ウサギのロボットはルセルの前に来ると、挨拶をするかのように足を上げた。
「俺はラパンだ、お前のプチマシィーンになることになったからよろしくな」
プチマシィーンってなんだ?
「プチマシィーンっていうのは、戦闘で神姫をサポートするロボットのことです…」
シュクレに撫で回されてちょっとふらふらとしているカメのロボットが答えてくれる。
「このカメさん、トルテュさんとおっしゃるそうですよ。
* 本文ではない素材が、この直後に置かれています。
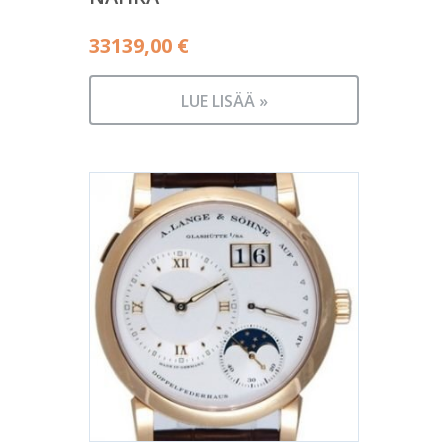
33139,00
€
LUE LISÄÄ »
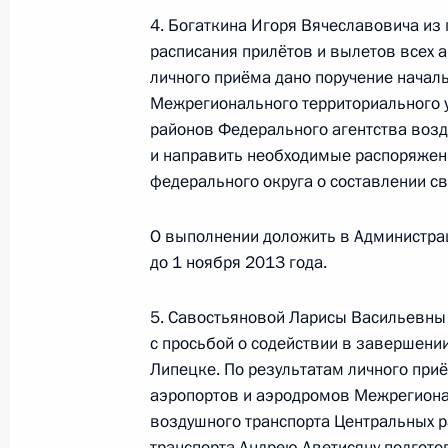
воздушного транспорта Александр
4. Богаткина Игоря Вячеславовича из
Российской Федерации по приёму 
расписания прилётов и вылетов всех 
личного приёма дано поручение начал
14 января 2016 года, 17:24
Межрегионального территориального 
районов Федерального агентства возд
и направить необходимые распоряжен
9 января 2016 года, суббота
федерального округа о составлении св
Исполнены поручения, данные по р
О выполнении доложить в Администра
по поручению Президента Российс
до 1 ноября 2013 года.
руководителя Межрегионального т
транспорта Центральных районов Ф
5. Савостьяновой Ларисы Васильевны
Александром Шуваевым в Приёмной
с просьбой о содействии в завершении
граждан в Москве 10 декабря 2015
Липецке. По результатам личного при
9 января 2016 года, 16:32
аэропортов и аэродромов Межрегиона
воздушного транспорта Центральных 
транспорта Андрею Аветисяну подгот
私のプチマシィーンなんだそうです」
シュクレは既に話を聞きだしていたらしい。
これがお父さんの用意したものなのだろうか…?
「…あ、さっきの敵が装備してたのって、もしかしてこの子達!?」
ルセルに言われて僕も気がつく。
ラパンはクロー、トルテュは機関銃の方にそっくりだ。
「あぁ、あれは俺達の試作機だ」
「僕たちは変形して、武器になることができるんですよー」
なるほど、通常時は単体で戦って、場合によっては強化パーツになるってことか…
お父さんは、このことに関してはやっぱり天才なんだな…
「まだテスト中ではあるんですけど…」
「いいなぁー、ののかも新装備が欲しいっすよー」
希歌がぶつくさ言っている。
「ならなら、リーシャの装備と交換するのですよ!」
「嫌っすよー、あんな見た目装備ー」
リーシャはなんで嫌がられてるのかわかっていないらしく、ただニコニコしている。
「とにかくこれからよろしくな、マスター」
「うん、よろしくね」
ルセルとラパンも仲良くなれたようだ。
…これで2人はもっと強くなれるかな…?
お父さんのおかげなのが、ちょっと悔しいけど…
「お疲れ様、クラウディ」
「いえ…お兄様のためなら、苦でもないですよ」
私はいつもと違う小さな体で、くるっと一回りしてみる。
…うん、もう違和感もなさそうだ。
「…ルセルさんとシュクレさんに悪いことをしたでしょうか?」
「いや、この戦いは2人のリミッター解除へのヒントにもはるはずだ」
よかった…ちょっと大人気なかったかと思ってました。
「それじゃあクレイドルのほうに戻ってくれ、いつもの体に戻すから」
「はい、お願いします」
私がクレイドルに戻ると、眠るように意識が薄くなっていく。
…こんな小さな体では、お兄様のお世話はできませんね。
そんなことを考えながら、私は眠りについた。